ランプに照らされた彼の姿に、カテリナはサンドウィッチを詰まらせて咽た。
夕焼け。紅玉(ルビー)。ガーネット。薔薇(ローズ)。
カテリナは頭の中で近しい色を思い浮かべたが、どれもしっくりこなくて、食物を飲みこむという生物にとって当たり前の行為を忘れてしまったのだ。

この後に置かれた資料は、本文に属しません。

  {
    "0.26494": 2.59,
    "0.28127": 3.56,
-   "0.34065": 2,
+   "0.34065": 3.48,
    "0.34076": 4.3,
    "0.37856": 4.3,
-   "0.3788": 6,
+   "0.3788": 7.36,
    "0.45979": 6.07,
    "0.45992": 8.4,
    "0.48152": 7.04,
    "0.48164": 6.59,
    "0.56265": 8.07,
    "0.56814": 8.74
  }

まるでおとぎ話に出てくる、魔法使いの使い魔を拾ったかのよう。
やはり何度見ても彼の容姿は現実離れしていた。
しまった。
カテリナは慌てて時計を見返し、急いで備え付けのシャワールームへと急いだ。十二時を過ぎればお湯は出なくなる。多少超えても出ることはあるが、それは最早神頼みの域だ。
「お願い、お願い!」
カテリナは一縷の望みをかけてシャワーを浴びたが、途中から冷水に変わり、体を一基に冷やしてしまった。

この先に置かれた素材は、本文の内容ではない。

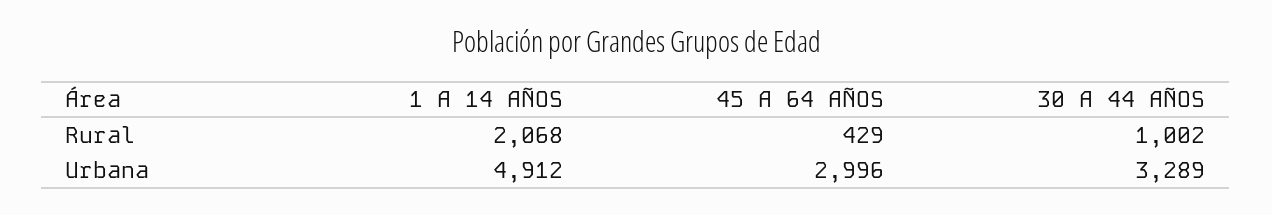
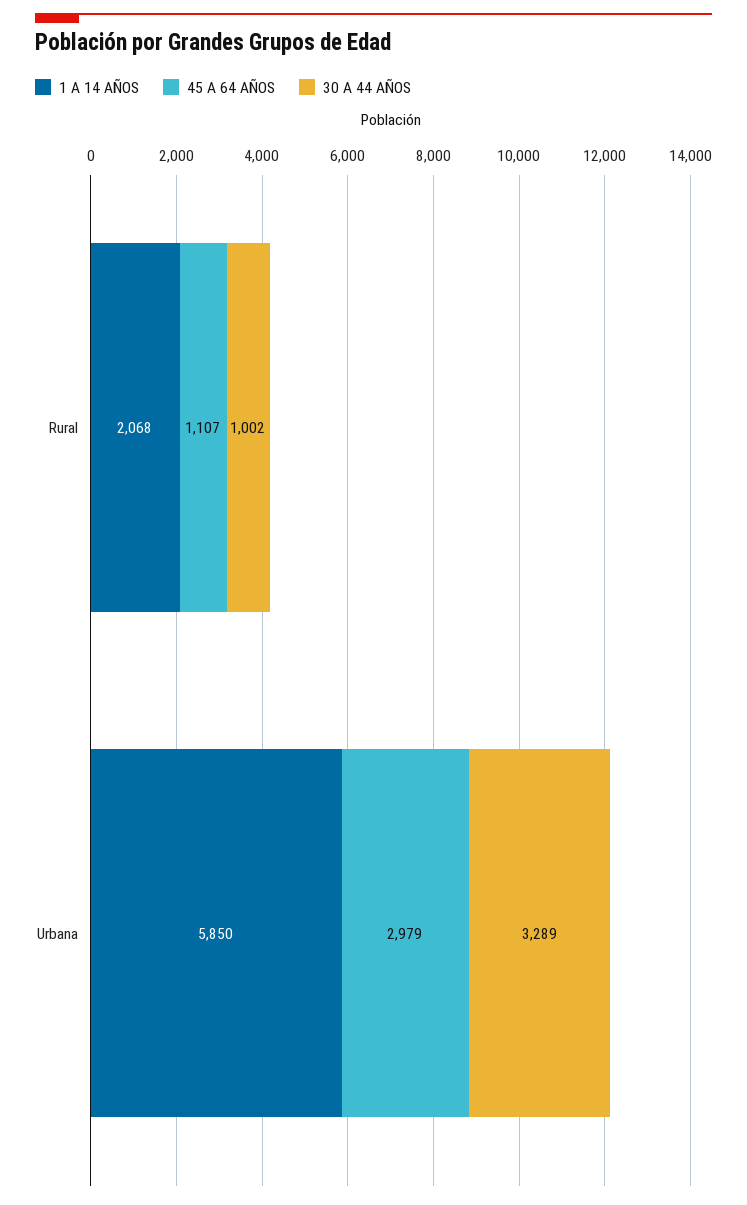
  {
    "1 A 14 AÑOS": {
      "Rural": 2068,
-     "Urbana": 4912
+     "Urbana": 5850
    },
    "45 A 64 AÑOS": {
-     "Rural": 429,
+     "Rural": 1107,
-     "Urbana": 2996
+     "Urbana": 2979
    },
    "30 A 44 AÑOS": {
      "Rural": 1002,
      "Urbana": 3289
    }
  }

しっかりと衣服を着てからベッドに戻ると、目下の問題である彼は起きていた。
「変な気起こさないでよ」
彼は勝手に水差しから水を飲んでいた。
「どうだろうなあ。僕はこの通り酔っているし、君は風呂上りだ」
先ほどとは打って変わって饒舌に喋るその人に、カテリナは思わず眉間にしわを寄せた。
「———あなた、今は酔ってないでしょ?」
「バレたか」
「どうして酔ったフリなんか」
「ちょっと巻きたい奴がいて」
ただのピアノ弾きではないとは思っていたが、何者かに追われているとは。我ながら余計なことに首を突っ込んでしまった。

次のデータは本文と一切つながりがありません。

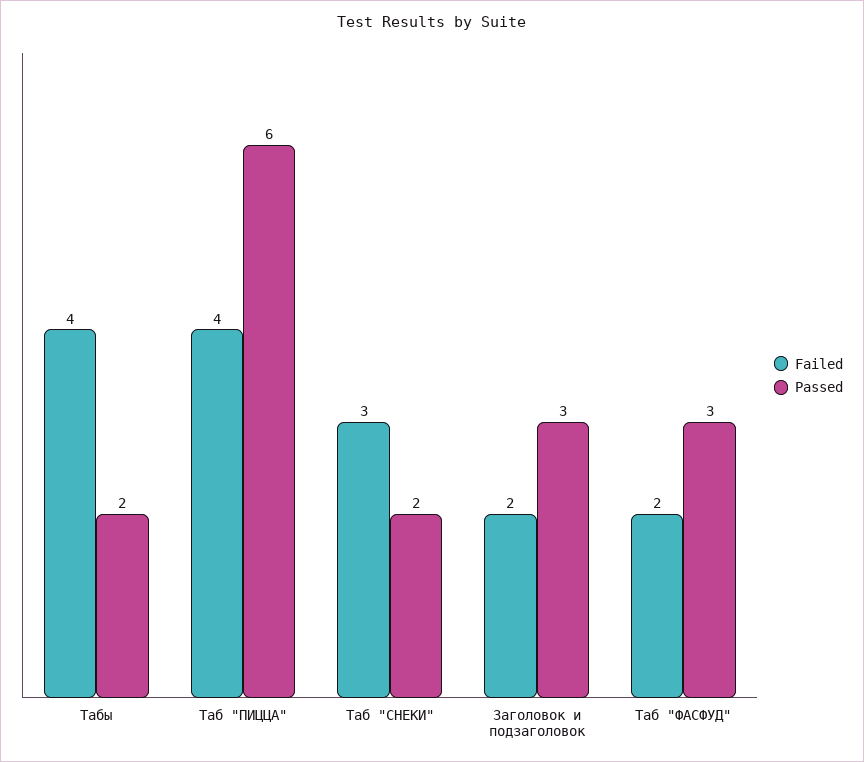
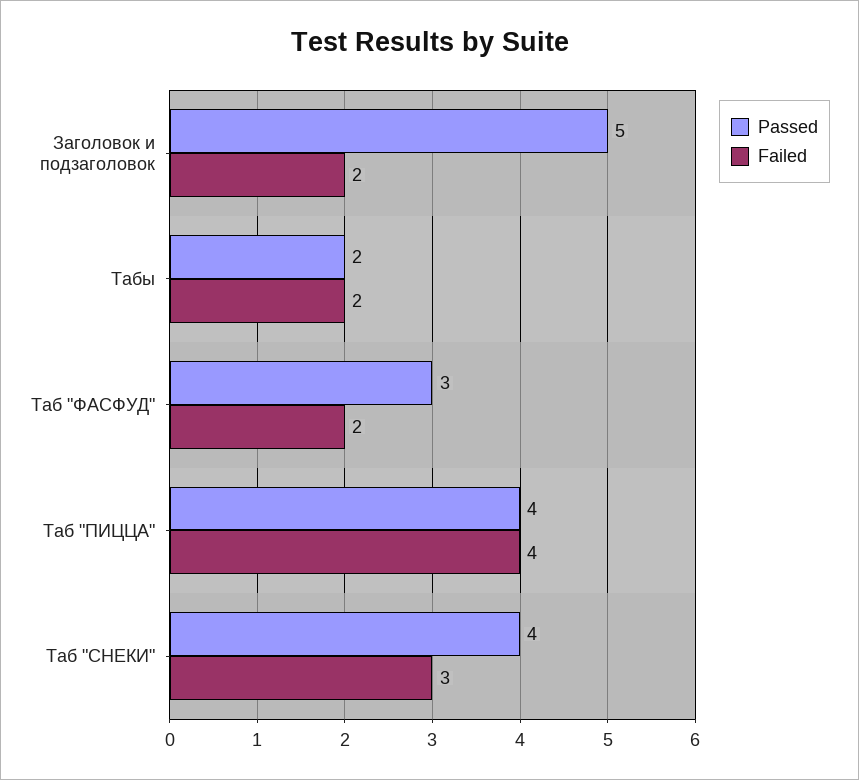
  {
    "Failed": {
-     "Табы": 4,
+     "Табы": 2,
      "Таб \"ПИЦЦА\"": 4,
      "Таб \"СНЕКИ\"": 3,
      "Заголовок и подзаголовок": 2,
      "Таб \"ФАСФУД\"": 2
    },
    "Passed": {
      "Табы": 2,
-     "Таб \"ПИЦЦА\"": 6,
+     "Таб \"ПИЦЦА\"": 4,
-     "Таб \"СНЕКИ\"": 2,
+     "Таб \"СНЕКИ\"": 4,
-     "Заголовок и подзаголовок": 3,
+     "Заголовок и подзаголовок": 5,
      "Таб \"ФАСФУД\"": 3
    }
  }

「看護婦であるあんたの家は全寮制の宿舎だな。流石に侵入まではしないか」
「待って! 一体何に追われているの?」
カテリナは彼がコップいっぱいに入った飲みかけた水を奪った。
「酒も煙草もないんじゃ、ここには用はない」
「答えて」
「………」
彼は心底面倒臭いと、琥珀色の目を伏せた。
カテリナは問い詰めても答えが出ないと、妥協案を提示した。
「こっちはあなたを助けることに一役買ったんだから、名前くらいは教えて頂戴。何かあったらあなたを指名手配してやるから」
「知らなかったよ、今時の医療従事者に公務権限があるなんて」
どうやら皮肉を言うことが彼の趣味らしい。
「カテリナ・コーネリアスよ」
「———ノアだ」
ノア。
フリーゲルにおいてそれは決して珍しい名前ではない。ただ、彼の風貌から紡がれる彼の名は、よく似合っていて、どこか魔法や神秘に近いものを感じた。例えば彼が不老不死の吸血鬼だと言われても、成程納得してしまう。
余りにもじろじろと見続けたせいか、ノアは、ようやく視線を拒まずにカテリナを見た。いや、観察したと言ってもいい。
「———あんた、珍しい色だな」
「こんな服、どこにでもあるでしょう?」
カテリナはノアの目線の先が服や髪色に向けられていないことに気付き、彼が指すものが分からず首を傾げた。
「何?」
「———いや、こっちの話だ」
彼はまた混濁した意識の中へと落ちた。